Storage Backend Implementation
# backend/src/storage/s3_cached.py
import boto3
from pathlib import Path
from datetime import datetime, timedelta
import logging
logger = logging.getLogger(__name__)
class S3CachedStorage:
"""
S3-compatible storage with local caching.
Works with MinIO (dev/prod) or AWS S3 (cloud).
"""
def __init__(self):
self.s3 = boto3.client(
's3',
endpoint_url=os.getenv('S3_ENDPOINT', 'http://minio:9000'),
aws_access_key_id=os.getenv('S3_ACCESS_KEY', 'fuzzforge'),
aws_secret_access_key=os.getenv('S3_SECRET_KEY', 'fuzzforge123')
)
self.bucket = os.getenv('S3_BUCKET', 'targets')
self.cache_dir = Path(os.getenv('CACHE_DIR', '/cache'))
self.cache_max_size = self._parse_size(os.getenv('CACHE_MAX_SIZE', '10GB'))
self.cache_ttl = self._parse_duration(os.getenv('CACHE_TTL', '7d'))

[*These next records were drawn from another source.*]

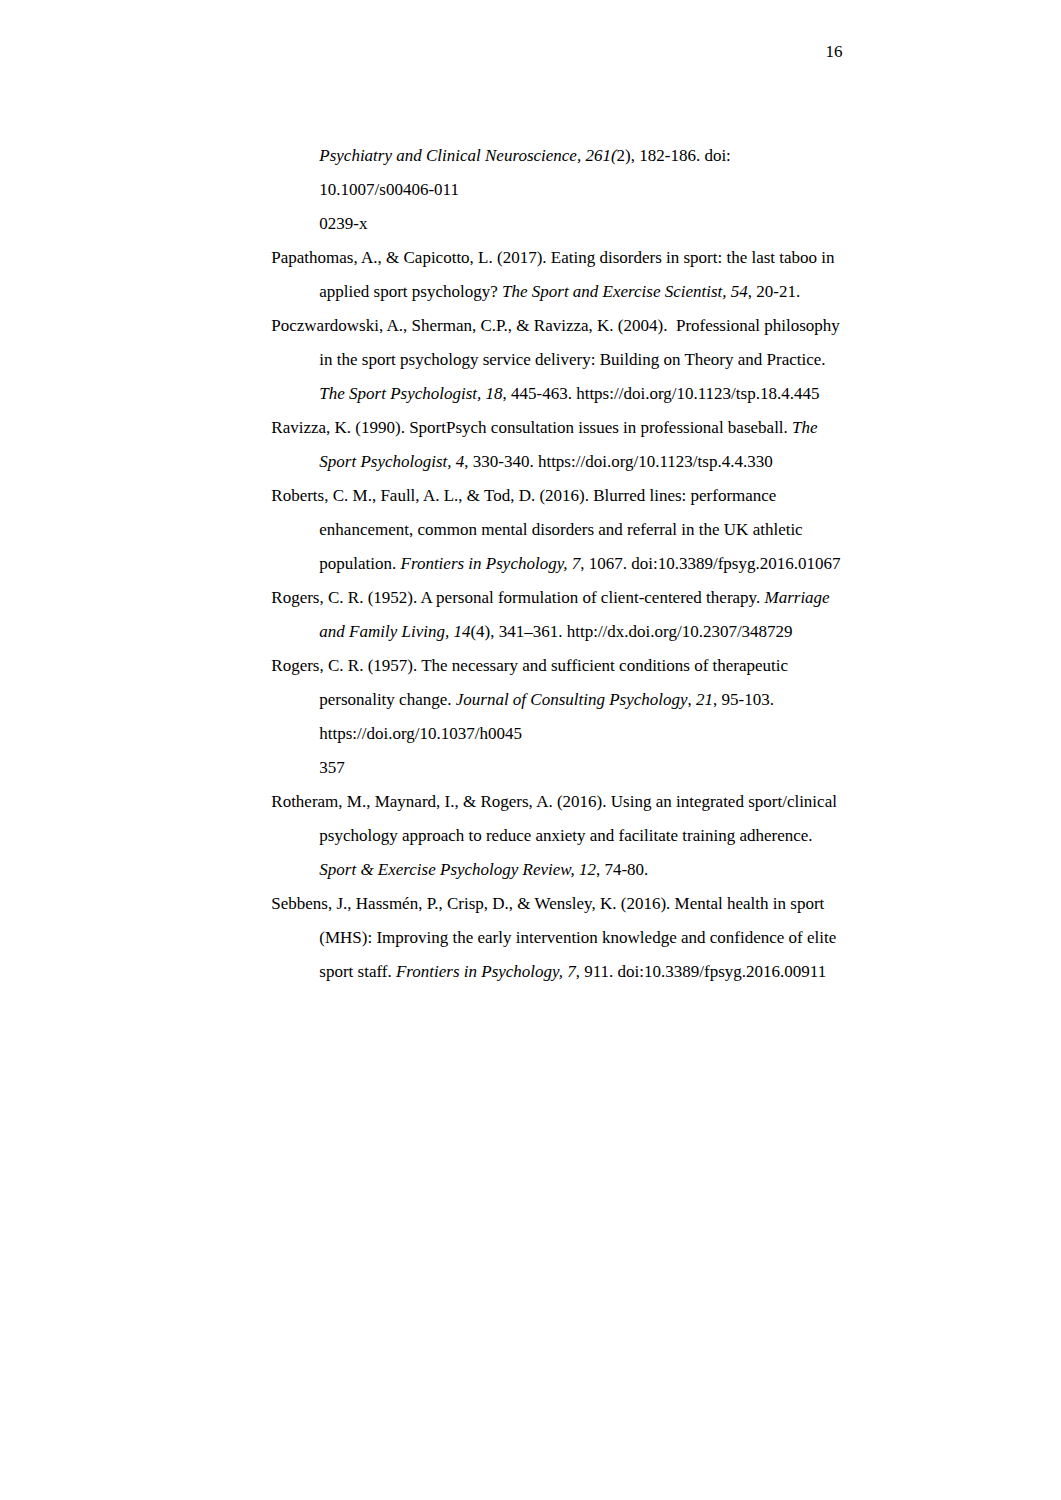16
Psychiatry and Clinical Neuroscience, 261(2), 182-186. doi: 10.1007/s00406-011
0239-x
Papathomas, A., & Capicotto, L. (2017). Eating disorders in sport: the last taboo in applied sport psychology? The Sport and Exercise Scientist, 54, 20-21.
Poczwardowski, A., Sherman, C.P., & Ravizza, K. (2004). Professional philosophy in the sport psychology service delivery: Building on Theory and Practice. The Sport Psychologist, 18, 445-463. https://doi.org/10.1123/tsp.18.4.445
Ravizza, K. (1990). SportPsych consultation issues in professional baseball. The Sport Psychologist, 4, 330-340. https://doi.org/10.1123/tsp.4.4.330
Roberts, C. M., Faull, A. L., & Tod, D. (2016). Blurred lines: performance enhancement, common mental disorders and referral in the UK athletic population. Frontiers in Psychology, 7, 1067. doi:10.3389/fpsyg.2016.01067
Rogers, C. R. (1952). A personal formulation of client-centered therapy. Marriage and Family Living, 14(4), 341–361. http://dx.doi.org/10.2307/348729
Rogers, C. R. (1957). The necessary and sufficient conditions of therapeutic personality change. Journal of Consulting Psychology, 21, 95-103. https://doi.org/10.1037/h0045
357
Rotheram, M., Maynard, I., & Rogers, A. (2016). Using an integrated sport/clinical psychology approach to reduce anxiety and facilitate training adherence. Sport & Exercise Psychology Review, 12, 74-80.
Sebbens, J., Hassmén, P., Crisp, D., & Wensley, K. (2016). Mental health in sport (MHS): Improving the early intervention knowledge and confidence of elite sport staff. Frontiers in Psychology, 7, 911. doi:10.3389/fpsyg.2016.00911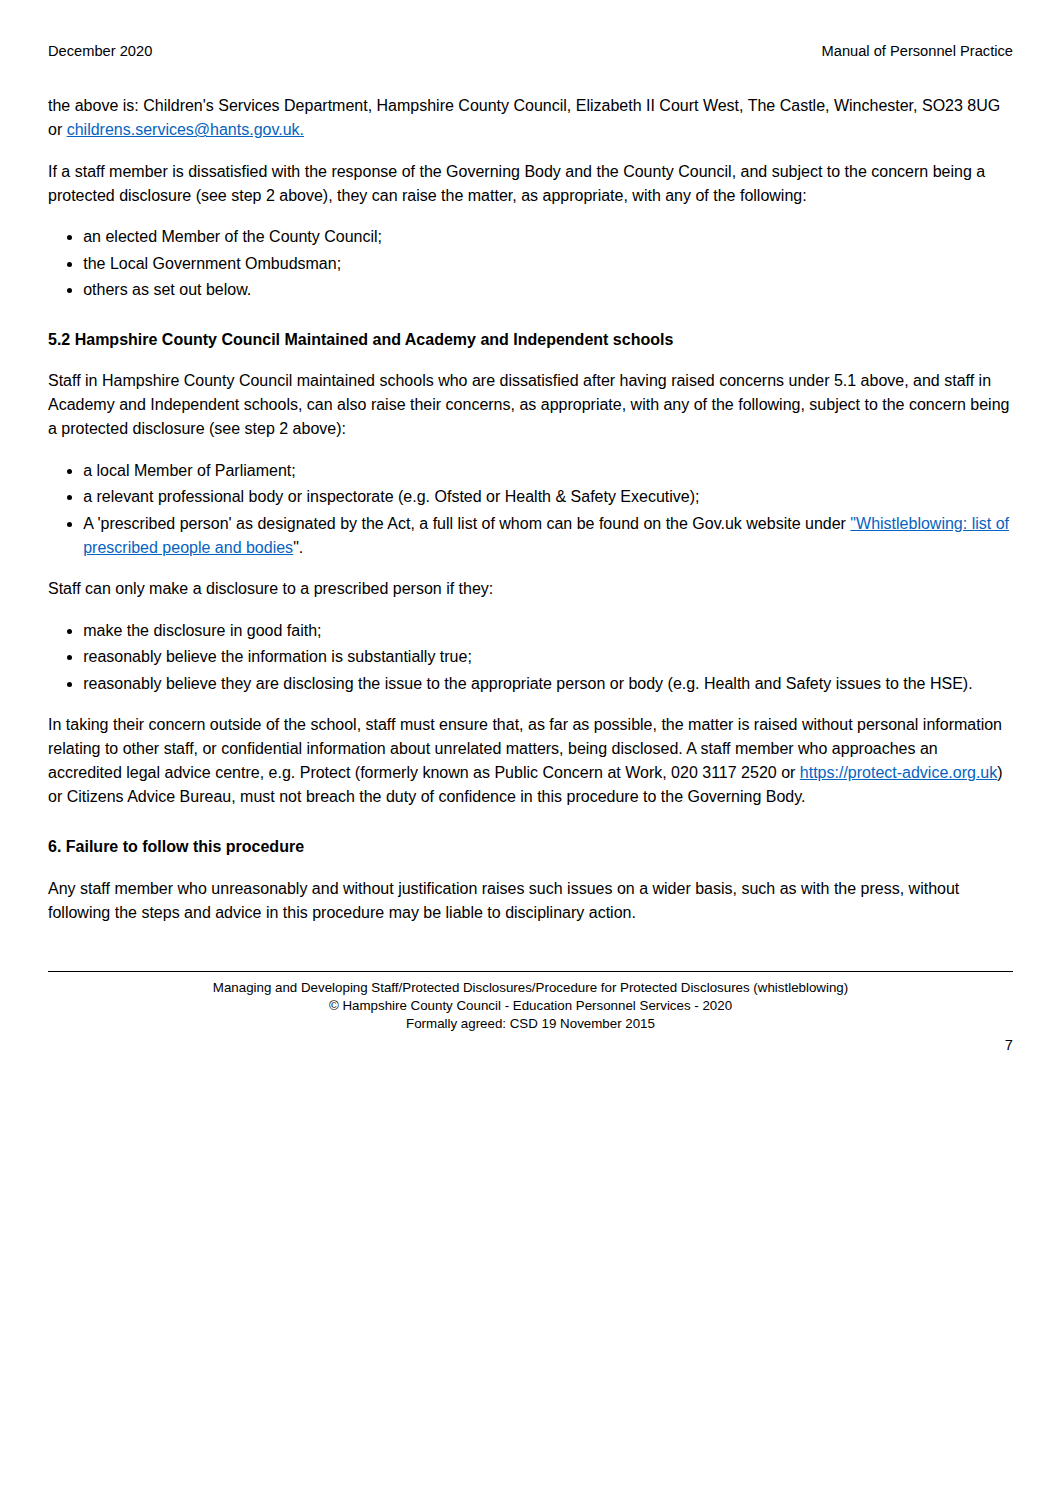December 2020 Manual of Personnel Practice
the above is: Children's Services Department, Hampshire County Council, Elizabeth II Court West, The Castle, Winchester, SO23 8UG or childrens.services@hants.gov.uk.
If a staff member is dissatisfied with the response of the Governing Body and the County Council, and subject to the concern being a protected disclosure (see step 2 above), they can raise the matter, as appropriate, with any of the following:
an elected Member of the County Council;
the Local Government Ombudsman;
others as set out below.
5.2 Hampshire County Council Maintained and Academy and Independent schools
Staff in Hampshire County Council maintained schools who are dissatisfied after having raised concerns under 5.1 above, and staff in Academy and Independent schools, can also raise their concerns, as appropriate, with any of the following, subject to the concern being a protected disclosure (see step 2 above):
a local Member of Parliament;
a relevant professional body or inspectorate (e.g. Ofsted or Health & Safety Executive);
A 'prescribed person' as designated by the Act, a full list of whom can be found on the Gov.uk website under "Whistleblowing: list of prescribed people and bodies".
Staff can only make a disclosure to a prescribed person if they:
make the disclosure in good faith;
reasonably believe the information is substantially true;
reasonably believe they are disclosing the issue to the appropriate person or body (e.g. Health and Safety issues to the HSE).
In taking their concern outside of the school, staff must ensure that, as far as possible, the matter is raised without personal information relating to other staff, or confidential information about unrelated matters, being disclosed. A staff member who approaches an accredited legal advice centre, e.g. Protect (formerly known as Public Concern at Work, 020 3117 2520 or https://protect-advice.org.uk) or Citizens Advice Bureau, must not breach the duty of confidence in this procedure to the Governing Body.
6. Failure to follow this procedure
Any staff member who unreasonably and without justification raises such issues on a wider basis, such as with the press, without following the steps and advice in this procedure may be liable to disciplinary action.
Managing and Developing Staff/Protected Disclosures/Procedure for Protected Disclosures (whistleblowing)
© Hampshire County Council - Education Personnel Services - 2020
Formally agreed: CSD 19 November 2015
7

async def upload_target(self, file_path: Path, user_id: str) -> str:
"""Upload target to MinIO and return target ID"""
target_id = str(uuid4())
# Upload with metadata for lifecycle management
self.s3.upload_file(
str(file_path),
self.bucket,
f'{target_id}/target',
ExtraArgs={
'Metadata': {
'user_id': user_id,
'uploaded_at': datetime.now().isoformat(),
'filename': file_path.name
}
}
)
logger.info(f"Uploaded target {target_id} ({file_path.name})")
return target_id
async def get_target(self, target_id: str) -> Path:
"""
Get target from cache or download from MinIO.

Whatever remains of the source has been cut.